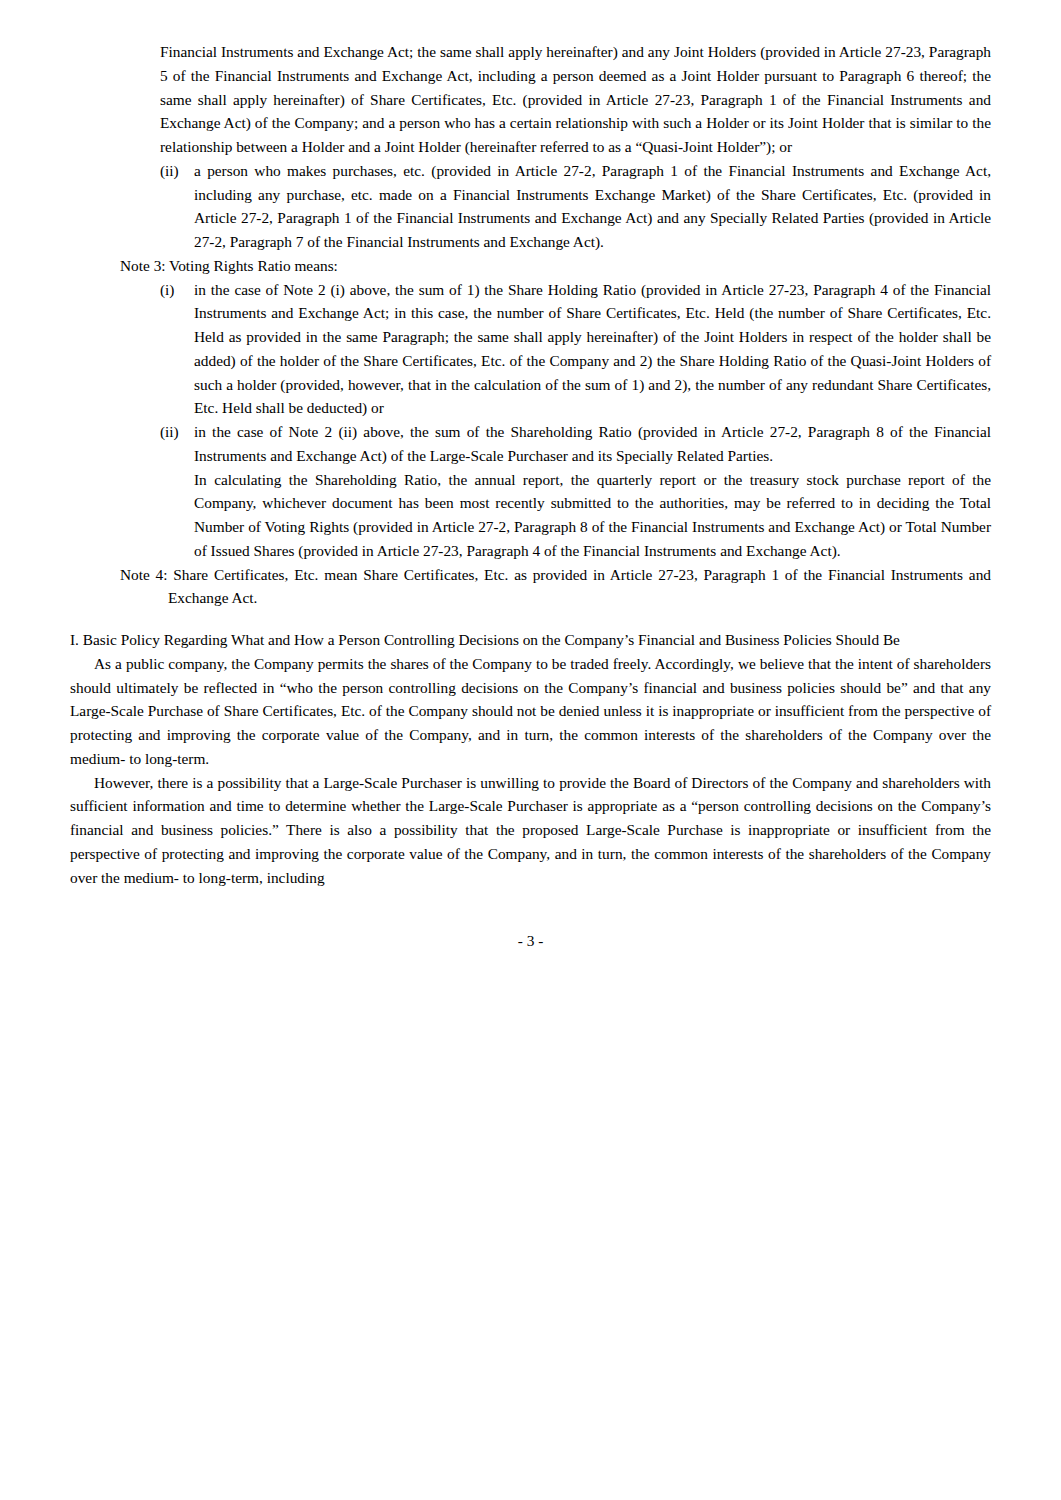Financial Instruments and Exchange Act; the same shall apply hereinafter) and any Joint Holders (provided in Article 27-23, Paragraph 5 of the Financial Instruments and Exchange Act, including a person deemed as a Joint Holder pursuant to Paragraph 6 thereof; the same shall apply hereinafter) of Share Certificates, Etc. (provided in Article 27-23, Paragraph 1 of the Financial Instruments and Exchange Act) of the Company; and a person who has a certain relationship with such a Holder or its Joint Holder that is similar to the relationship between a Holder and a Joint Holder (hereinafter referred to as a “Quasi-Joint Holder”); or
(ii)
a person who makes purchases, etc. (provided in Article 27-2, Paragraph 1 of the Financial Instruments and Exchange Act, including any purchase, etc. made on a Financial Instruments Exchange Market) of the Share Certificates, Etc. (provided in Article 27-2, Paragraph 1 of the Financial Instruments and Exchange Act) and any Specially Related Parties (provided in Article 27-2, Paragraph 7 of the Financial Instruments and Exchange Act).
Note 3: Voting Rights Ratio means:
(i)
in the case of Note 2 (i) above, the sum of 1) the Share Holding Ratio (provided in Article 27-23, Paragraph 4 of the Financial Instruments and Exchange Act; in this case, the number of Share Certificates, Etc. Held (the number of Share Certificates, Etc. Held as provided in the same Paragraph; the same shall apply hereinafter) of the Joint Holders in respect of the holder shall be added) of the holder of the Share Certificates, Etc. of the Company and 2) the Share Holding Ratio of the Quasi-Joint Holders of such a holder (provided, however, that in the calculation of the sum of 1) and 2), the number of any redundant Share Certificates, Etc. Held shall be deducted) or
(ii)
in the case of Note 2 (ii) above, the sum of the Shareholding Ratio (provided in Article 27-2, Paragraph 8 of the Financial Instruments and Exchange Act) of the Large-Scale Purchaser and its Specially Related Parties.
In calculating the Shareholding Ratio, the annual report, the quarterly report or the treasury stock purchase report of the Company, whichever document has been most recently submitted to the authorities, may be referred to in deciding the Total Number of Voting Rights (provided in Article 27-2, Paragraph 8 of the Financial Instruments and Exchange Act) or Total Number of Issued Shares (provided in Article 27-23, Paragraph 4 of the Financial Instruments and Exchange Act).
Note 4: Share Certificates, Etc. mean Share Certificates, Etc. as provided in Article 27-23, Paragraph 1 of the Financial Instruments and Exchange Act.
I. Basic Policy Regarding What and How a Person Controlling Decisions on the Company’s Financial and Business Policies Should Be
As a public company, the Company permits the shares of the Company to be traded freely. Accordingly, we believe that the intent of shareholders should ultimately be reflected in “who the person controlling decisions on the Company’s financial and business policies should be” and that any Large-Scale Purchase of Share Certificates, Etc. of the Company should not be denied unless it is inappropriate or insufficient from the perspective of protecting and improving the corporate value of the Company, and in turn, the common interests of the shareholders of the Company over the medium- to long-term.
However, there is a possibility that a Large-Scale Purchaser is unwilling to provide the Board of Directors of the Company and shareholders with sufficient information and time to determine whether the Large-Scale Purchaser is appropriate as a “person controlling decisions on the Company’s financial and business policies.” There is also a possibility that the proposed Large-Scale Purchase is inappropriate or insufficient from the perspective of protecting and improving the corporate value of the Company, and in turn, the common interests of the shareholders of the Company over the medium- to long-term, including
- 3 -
-*-
What to do
Repeat all the records exactly, images excluded.

Written response
Financial Instruments and Exchange Act; the same shall apply hereinafter) and any Joint Holders (provided in Article 27-23, Paragraph 5 of the Financial Instruments and Exchange Act, including a person deemed as a Joint Holder pursuant to Paragraph 6 thereof; the same shall apply hereinafter) of Share Certificates, Etc. (provided in Article 27-23, Paragraph 1 of the Financial Instruments and Exchange Act) of the Company; and a person who has a certain relationship with such a Holder or its Joint Holder that is similar to the relationship between a Holder and a Joint Holder (hereinafter referred to as a “Quasi-Joint Holder”); or
(ii)
a person who makes purchases, etc. (provided in Article 27-2, Paragraph 1 of the Financial Instruments and Exchange Act, including any purchase, etc. made on a Financial Instruments Exchange Market) of the Share Certificates, Etc. (provided in Article 27-2, Paragraph 1 of the Financial Instruments and Exchange Act) and any Specially Related Parties (provided in Article 27-2, Paragraph 7 of the Financial Instruments and Exchange Act).
Note 3: Voting Rights Ratio means:
(i)
in the case of Note 2 (i) above, the sum of 1) the Share Holding Ratio (provided in Article 27-23, Paragraph 4 of the Financial Instruments and Exchange Act; in this case, the number of Share Certificates, Etc. Held (the number of Share Certificates, Etc. Held as provided in the same Paragraph; the same shall apply hereinafter) of the Joint Holders in respect of the holder shall be added) of the holder of the Share Certificates, Etc. of the Company and 2) the Share Holding Ratio of the Quasi-Joint Holders of such a holder (provided, however, that in the calculation of the sum of 1) and 2), the number of any redundant Share Certificates, Etc. Held shall be deducted) or
(ii)
in the case of Note 2 (ii) above, the sum of the Shareholding Ratio (provided in Article 27-2, Paragraph 8 of the Financial Instruments and Exchange Act) of the Large-Scale Purchaser and its Specially Related Parties.
In calculating the Shareholding Ratio, the annual report, the quarterly report or the treasury stock purchase report of the Company, whichever document has been most recently submitted to the authorities, may be referred to in deciding the Total Number of Voting Rights (provided in Article 27-2, Paragraph 8 of the Financial Instruments and Exchange Act) or Total Number of Issued Shares (provided in Article 27-23, Paragraph 4 of the Financial Instruments and Exchange Act).
Note 4: Share Certificates, Etc. mean Share Certificates, Etc. as provided in Article 27-23, Paragraph 1 of the Financial Instruments and Exchange Act.
I. Basic Policy Regarding What and How a Person Controlling Decisions on the Company’s Financial and Business Policies Should Be
As a public company, the Company permits the shares of the Company to be traded freely. Accordingly, we believe that the intent of shareholders should ultimately be reflected in “who the person controlling decisions on the Company’s financial and business policies should be” and that any Large-Scale Purchase of Share Certificates, Etc. of the Company should not be denied unless it is inappropriate or insufficient from the perspective of protecting and improving the corporate value of the Company, and in turn, the common interests of the shareholders of the Company over the medium- to long-term.
However, there is a possibility that a Large-Scale Purchaser is unwilling to provide the Board of Directors of the Company and shareholders with sufficient information and time to determine whether the Large-Scale Purchaser is appropriate as a “person controlling decisions on the Company’s financial and business policies.” There is also a possibility that the proposed Large-Scale Purchase is inappropriate or insufficient from the perspective of protecting and improving the corporate value of the Company, and in turn, the common interests of the shareholders of the Company over the medium- to long-term, including
- 3 -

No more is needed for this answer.